(Task item)
Extract every line from all of the records below and reproduce each one verbatim.

Provided data START

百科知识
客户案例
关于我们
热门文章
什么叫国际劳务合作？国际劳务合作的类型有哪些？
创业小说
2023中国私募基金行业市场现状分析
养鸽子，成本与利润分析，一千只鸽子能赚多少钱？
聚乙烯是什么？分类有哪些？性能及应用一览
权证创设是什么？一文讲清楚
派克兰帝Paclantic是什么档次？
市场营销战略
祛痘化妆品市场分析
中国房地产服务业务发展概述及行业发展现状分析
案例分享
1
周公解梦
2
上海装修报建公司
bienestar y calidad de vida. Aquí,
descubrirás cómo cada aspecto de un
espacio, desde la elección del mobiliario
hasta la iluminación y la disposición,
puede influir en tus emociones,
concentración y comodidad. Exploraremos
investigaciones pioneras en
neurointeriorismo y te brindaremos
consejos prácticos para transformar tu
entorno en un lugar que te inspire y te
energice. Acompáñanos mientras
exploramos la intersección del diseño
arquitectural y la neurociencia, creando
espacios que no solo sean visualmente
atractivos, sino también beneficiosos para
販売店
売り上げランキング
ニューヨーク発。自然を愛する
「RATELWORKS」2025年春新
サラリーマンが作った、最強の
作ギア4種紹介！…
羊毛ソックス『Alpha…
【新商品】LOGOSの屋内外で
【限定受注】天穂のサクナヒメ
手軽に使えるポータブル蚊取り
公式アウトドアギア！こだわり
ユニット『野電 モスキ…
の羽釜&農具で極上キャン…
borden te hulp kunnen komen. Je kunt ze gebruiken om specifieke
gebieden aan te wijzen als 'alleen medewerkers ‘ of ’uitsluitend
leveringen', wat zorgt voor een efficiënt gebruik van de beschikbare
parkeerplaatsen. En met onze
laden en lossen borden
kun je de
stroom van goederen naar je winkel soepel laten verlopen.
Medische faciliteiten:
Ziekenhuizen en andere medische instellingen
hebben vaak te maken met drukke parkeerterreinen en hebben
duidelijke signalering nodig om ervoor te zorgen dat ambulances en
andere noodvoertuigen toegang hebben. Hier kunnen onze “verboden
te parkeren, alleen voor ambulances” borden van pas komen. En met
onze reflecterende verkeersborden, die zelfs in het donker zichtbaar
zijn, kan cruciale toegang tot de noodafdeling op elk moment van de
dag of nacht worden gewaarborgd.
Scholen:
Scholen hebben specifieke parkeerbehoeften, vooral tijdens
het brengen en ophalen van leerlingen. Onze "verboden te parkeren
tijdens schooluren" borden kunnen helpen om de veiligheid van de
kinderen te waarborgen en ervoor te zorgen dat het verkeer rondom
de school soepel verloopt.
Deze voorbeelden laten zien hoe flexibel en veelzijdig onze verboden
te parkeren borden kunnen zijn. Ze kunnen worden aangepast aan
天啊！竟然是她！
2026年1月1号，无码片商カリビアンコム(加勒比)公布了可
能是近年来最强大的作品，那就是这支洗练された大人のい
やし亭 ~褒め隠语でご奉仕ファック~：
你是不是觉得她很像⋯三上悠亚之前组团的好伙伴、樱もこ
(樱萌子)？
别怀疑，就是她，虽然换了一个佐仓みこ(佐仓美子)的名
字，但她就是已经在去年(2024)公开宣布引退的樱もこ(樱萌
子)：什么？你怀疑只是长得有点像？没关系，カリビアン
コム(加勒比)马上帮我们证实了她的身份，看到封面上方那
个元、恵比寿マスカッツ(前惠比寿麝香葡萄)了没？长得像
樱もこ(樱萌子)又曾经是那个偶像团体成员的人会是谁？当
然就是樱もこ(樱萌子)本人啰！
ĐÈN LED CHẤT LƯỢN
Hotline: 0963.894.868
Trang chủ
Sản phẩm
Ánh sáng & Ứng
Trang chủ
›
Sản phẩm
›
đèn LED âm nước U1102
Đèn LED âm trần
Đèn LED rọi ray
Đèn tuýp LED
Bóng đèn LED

Provided data END

(Expected answer)
百科知识
客户案例
关于我们
热门文章
什么叫国际劳务合作？国际劳务合作的类型有哪些？
创业小说
2023中国私募基金行业市场现状分析
养鸽子，成本与利润分析，一千只鸽子能赚多少钱？
聚乙烯是什么？分类有哪些？性能及应用一览
权证创设是什么？一文讲清楚
派克兰帝Paclantic是什么档次？
市场营销战略
祛痘化妆品市场分析
中国房地产服务业务发展概述及行业发展现状分析
案例分享
1
周公解梦
2
上海装修报建公司
bienestar y calidad de vida. Aquí,
descubrirás cómo cada aspecto de un
espacio, desde la elección del mobiliario
hasta la iluminación y la disposición,
puede influir en tus emociones,
concentración y comodidad. Exploraremos
investigaciones pioneras en
neurointeriorismo y te brindaremos
consejos prácticos para transformar tu
entorno en un lugar que te inspire y te
energice. Acompáñanos mientras
exploramos la intersección del diseño
arquitectural y la neurociencia, creando
espacios que no solo sean visualmente
atractivos, sino también beneficiosos para
販売店
売り上げランキング
ニューヨーク発。自然を愛する
「RATELWORKS」2025年春新
サラリーマンが作った、最強の
作ギア4種紹介！…
羊毛ソックス『Alpha…
【新商品】LOGOSの屋内外で
【限定受注】天穂のサクナヒメ
手軽に使えるポータブル蚊取り
公式アウトドアギア！こだわり
ユニット『野電 モスキ…
の羽釜&農具で極上キャン…
borden te hulp kunnen komen. Je kunt ze gebruiken om specifieke
gebieden aan te wijzen als 'alleen medewerkers ‘ of ’uitsluitend
leveringen', wat zorgt voor een efficiënt gebruik van de beschikbare
parkeerplaatsen. En met onze
laden en lossen borden
kun je de
stroom van goederen naar je winkel soepel laten verlopen.
Medische faciliteiten:
Ziekenhuizen en andere medische instellingen
hebben vaak te maken met drukke parkeerterreinen en hebben
duidelijke signalering nodig om ervoor te zorgen dat ambulances en
andere noodvoertuigen toegang hebben. Hier kunnen onze “verboden
te parkeren, alleen voor ambulances” borden van pas komen. En met
onze reflecterende verkeersborden, die zelfs in het donker zichtbaar
zijn, kan cruciale toegang tot de noodafdeling op elk moment van de
dag of nacht worden gewaarborgd.
Scholen:
Scholen hebben specifieke parkeerbehoeften, vooral tijdens
het brengen en ophalen van leerlingen. Onze "verboden te parkeren
tijdens schooluren" borden kunnen helpen om de veiligheid van de
kinderen te waarborgen en ervoor te zorgen dat het verkeer rondom
de school soepel verloopt.
Deze voorbeelden laten zien hoe flexibel en veelzijdig onze verboden
te parkeren borden kunnen zijn. Ze kunnen worden aangepast aan
天啊！竟然是她！
2026年1月1号，无码片商カリビアンコム(加勒比)公布了可
能是近年来最强大的作品，那就是这支洗练された大人のい
やし亭 ~褒め隠语でご奉仕ファック~：
你是不是觉得她很像⋯三上悠亚之前组团的好伙伴、樱もこ
(樱萌子)？
别怀疑，就是她，虽然换了一个佐仓みこ(佐仓美子)的名
字，但她就是已经在去年(2024)公开宣布引退的樱もこ(樱萌
子)：什么？你怀疑只是长得有点像？没关系，カリビアン
コム(加勒比)马上帮我们证实了她的身份，看到封面上方那
个元、恵比寿マスカッツ(前惠比寿麝香葡萄)了没？长得像
樱もこ(樱萌子)又曾经是那个偶像团体成员的人会是谁？当
然就是樱もこ(樱萌子)本人啰！
ĐÈN LED CHẤT LƯỢN
Hotline: 0963.894.868
Trang chủ
Sản phẩm
Ánh sáng & Ứng
Trang chủ
›
Sản phẩm
›
đèn LED âm nước U1102
Đèn LED âm trần
Đèn LED rọi ray
Đèn tuýp LED
Bóng đèn LED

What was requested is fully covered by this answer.